## TASK DETAILS
Using the data below, show every line where the word "http" occurs.

---+---

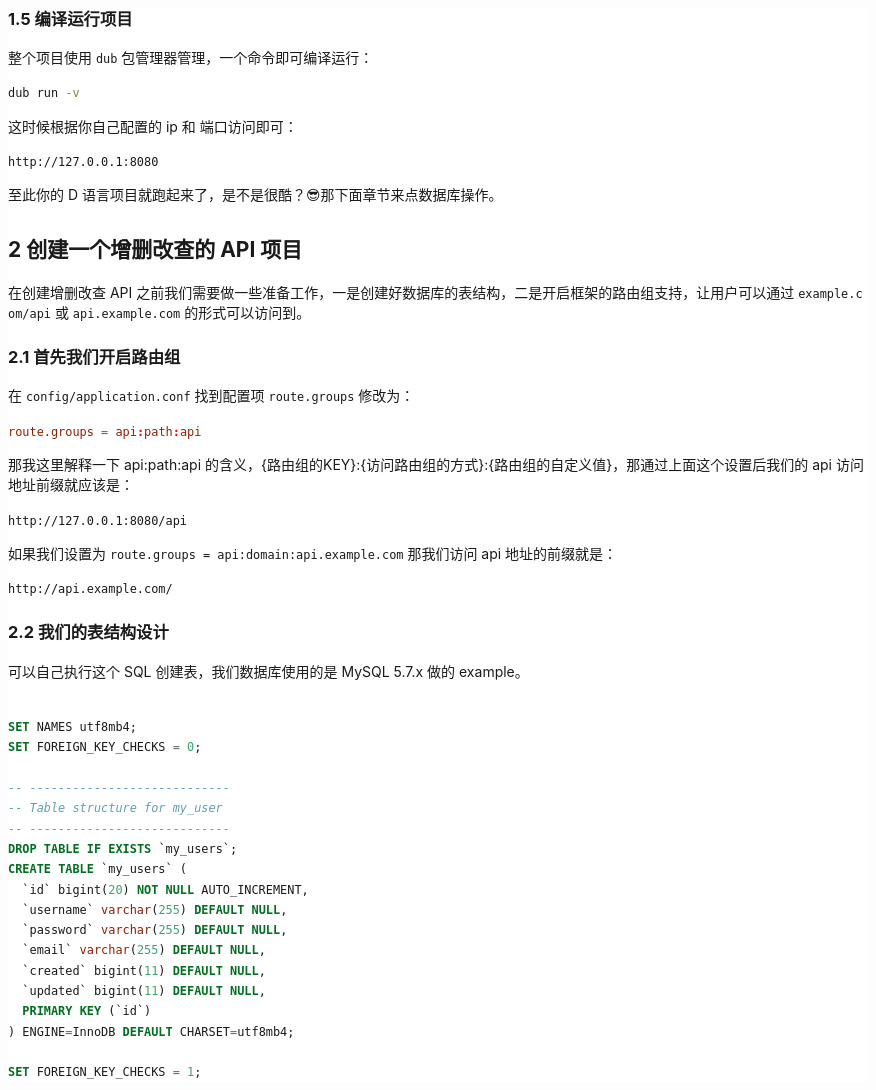 ### 1.5 编译运行项目
整个项目使用 `dub` 包管理器管理，一个命令即可编译运行：
```sh
dub run -v
```
这时候根据你自己配置的 ip 和 端口访问即可：
```text
http://127.0.0.1:8080
```

至此你的 D 语言项目就跑起来了，是不是很酷？😎那下面章节来点数据库操作。

## 2 创建一个增删改查的 API 项目
在创建增删改查 API 之前我们需要做一些准备工作，一是创建好数据库的表结构，二是开启框架的路由组支持，让用户可以通过 `example.com/api` 或 `api.example.com` 的形式可以访问到。

### 2.1 首先我们开启路由组
在 `config/application.conf` 找到配置项 `route.groups` 修改为：
```conf
route.groups = api:path:api
```
那我这里解释一下 api:path:api 的含义，{路由组的KEY}:{访问路由组的方式}:{路由组的自定义值}，那通过上面这个设置后我们的 api 访问地址前缀就应该是：
```text
http://127.0.0.1:8080/api
```
如果我们设置为 `route.groups = api:domain:api.example.com` 那我们访问 api 地址的前缀就是：
```text
http://api.example.com/
```

### 2.2 我们的表结构设计
可以自己执行这个 SQL 创建表，我们数据库使用的是 MySQL 5.7.x 做的 example。

```SQL

SET NAMES utf8mb4;
SET FOREIGN_KEY_CHECKS = 0;

-- ----------------------------
-- Table structure for my_user
-- ----------------------------
DROP TABLE IF EXISTS `my_users`;
CREATE TABLE `my_users` (
  `id` bigint(20) NOT NULL AUTO_INCREMENT,
  `username` varchar(255) DEFAULT NULL,
  `password` varchar(255) DEFAULT NULL,
  `email` varchar(255) DEFAULT NULL,
  `created` bigint(11) DEFAULT NULL,
  `updated` bigint(11) DEFAULT NULL,
  PRIMARY KEY (`id`)
) ENGINE=InnoDB DEFAULT CHARSET=utf8mb4;

SET FOREIGN_KEY_CHECKS = 1;
```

---+---

## RESULT
http://127.0.0.1:8080
http://127.0.0.1:8080/api
http://api.example.com/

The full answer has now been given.